**Tarefas**:
a: Segundo o trecho sobre a pandemia, quem em geral é poupado da varredura letal da doença?
b: Transcreva do trecho sobre a pandemia a parte entre "Vejo notícias de" e "uma chuva fina.", incluindo essas palavras.
c: Continue o trecho sobre a pandemia a partir do ponto em que ele termina.

**Trecho escolhido**:
Vejo notícias de antílopes, javalis, cervos, vacas, bodes e cabras da montanha ocupando cidades e praias hoje vazias de gente. Enquanto nos sentimos roubados, eles talvez se sintam restituídos. O fato de as crianças em geral serem poupadas da varredura letal dessa pandemia talvez seja a terra agindo, em cumplicidade com os bichos, por um mundo novo, agora sem sutilezas.
Então revejo o papa na praça São Pedro falando sobre o tempo do nosso juízo, sobre o que conta e o que passa, sobre a gente comum e anônima que sempre teceu a continuidade das nossas vidas. O papa sendo ouvido por milhões desde uma praça inóspita, o santo no centro do silêncio da escuta, as almas em roda ali para ouvi-lo onde só vemos o azulado vazio que brilha num fim de tarde sob uma chuva fina.

**Dados fornecidos**:
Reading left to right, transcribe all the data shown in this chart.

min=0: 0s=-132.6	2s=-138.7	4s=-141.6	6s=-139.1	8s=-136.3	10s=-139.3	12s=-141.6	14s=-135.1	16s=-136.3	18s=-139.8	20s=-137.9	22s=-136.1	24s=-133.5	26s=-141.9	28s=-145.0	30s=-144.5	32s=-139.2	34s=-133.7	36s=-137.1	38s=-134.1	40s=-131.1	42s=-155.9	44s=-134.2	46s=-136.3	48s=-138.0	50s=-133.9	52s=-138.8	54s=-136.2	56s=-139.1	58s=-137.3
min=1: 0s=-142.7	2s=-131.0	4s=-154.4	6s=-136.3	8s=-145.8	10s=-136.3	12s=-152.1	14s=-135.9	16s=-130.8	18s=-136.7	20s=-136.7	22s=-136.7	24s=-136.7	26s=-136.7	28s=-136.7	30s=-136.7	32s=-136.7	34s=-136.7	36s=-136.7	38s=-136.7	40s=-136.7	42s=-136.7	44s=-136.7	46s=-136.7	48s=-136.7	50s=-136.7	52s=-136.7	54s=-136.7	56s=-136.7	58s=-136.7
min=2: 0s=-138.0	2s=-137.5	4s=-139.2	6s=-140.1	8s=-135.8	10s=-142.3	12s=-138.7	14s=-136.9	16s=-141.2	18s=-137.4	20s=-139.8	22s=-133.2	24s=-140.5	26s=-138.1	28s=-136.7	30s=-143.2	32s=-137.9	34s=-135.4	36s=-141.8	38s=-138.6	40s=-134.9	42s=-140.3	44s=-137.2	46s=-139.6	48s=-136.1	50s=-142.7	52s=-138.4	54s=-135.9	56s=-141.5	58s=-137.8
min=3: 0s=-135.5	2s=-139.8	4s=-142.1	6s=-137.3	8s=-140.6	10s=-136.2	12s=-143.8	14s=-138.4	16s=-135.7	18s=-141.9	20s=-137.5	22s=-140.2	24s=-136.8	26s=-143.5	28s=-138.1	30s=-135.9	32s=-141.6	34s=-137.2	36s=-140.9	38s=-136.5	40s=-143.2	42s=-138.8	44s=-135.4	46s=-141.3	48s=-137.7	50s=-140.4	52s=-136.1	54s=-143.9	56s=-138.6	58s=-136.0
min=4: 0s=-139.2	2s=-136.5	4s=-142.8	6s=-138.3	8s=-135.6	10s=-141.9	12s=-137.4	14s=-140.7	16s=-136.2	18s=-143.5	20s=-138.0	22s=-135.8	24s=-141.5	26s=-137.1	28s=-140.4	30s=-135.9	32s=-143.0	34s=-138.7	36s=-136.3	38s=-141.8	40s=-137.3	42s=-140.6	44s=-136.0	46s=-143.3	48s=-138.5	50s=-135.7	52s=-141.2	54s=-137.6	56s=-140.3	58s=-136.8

**Respostas por tarefa**:
a: As crianças.

b:
Vejo notícias de antílopes, javalis, cervos, vacas, bodes e cabras da montanha ocupando cidades e praias hoje vazias de gente. Enquanto nos sentimos roubados, eles talvez se sintam restituídos. O fato de as crianças em geral serem poupadas da varredura letal dessa pandemia talvez seja a terra agindo, em cumplicidade com os bichos, por um mundo novo, agora sem sutilezas.
Então revejo o papa na praça São Pedro falando sobre o tempo do nosso juízo, sobre o que conta e o que passa, sobre a gente comum e anônima que sempre teceu a continuidade das nossas vidas. O papa sendo ouvido por milhões desde uma praça inóspita, o santo no centro do silêncio da escuta, as almas em roda ali para ouvi-lo onde só vemos o azulado vazio que brilha num fim de tarde sob uma chuva fina.

c:
Quando minha filha adormece, invariavelmente longe da cama, eu a tomo nos braços com uma força que já nem é minha, e por um minuto assume a nossa forma a imagem de um socorro milenar, que, para se desenhar, não nos consulta se cremos ou não cremos. Tudo o que me importaria salvar tem rosto e respira. Dorme, meu amor, que essa peste há de passar um dia. Dorme sem medo, que, a essa hora, até o monstro já está sonhando com seu fim.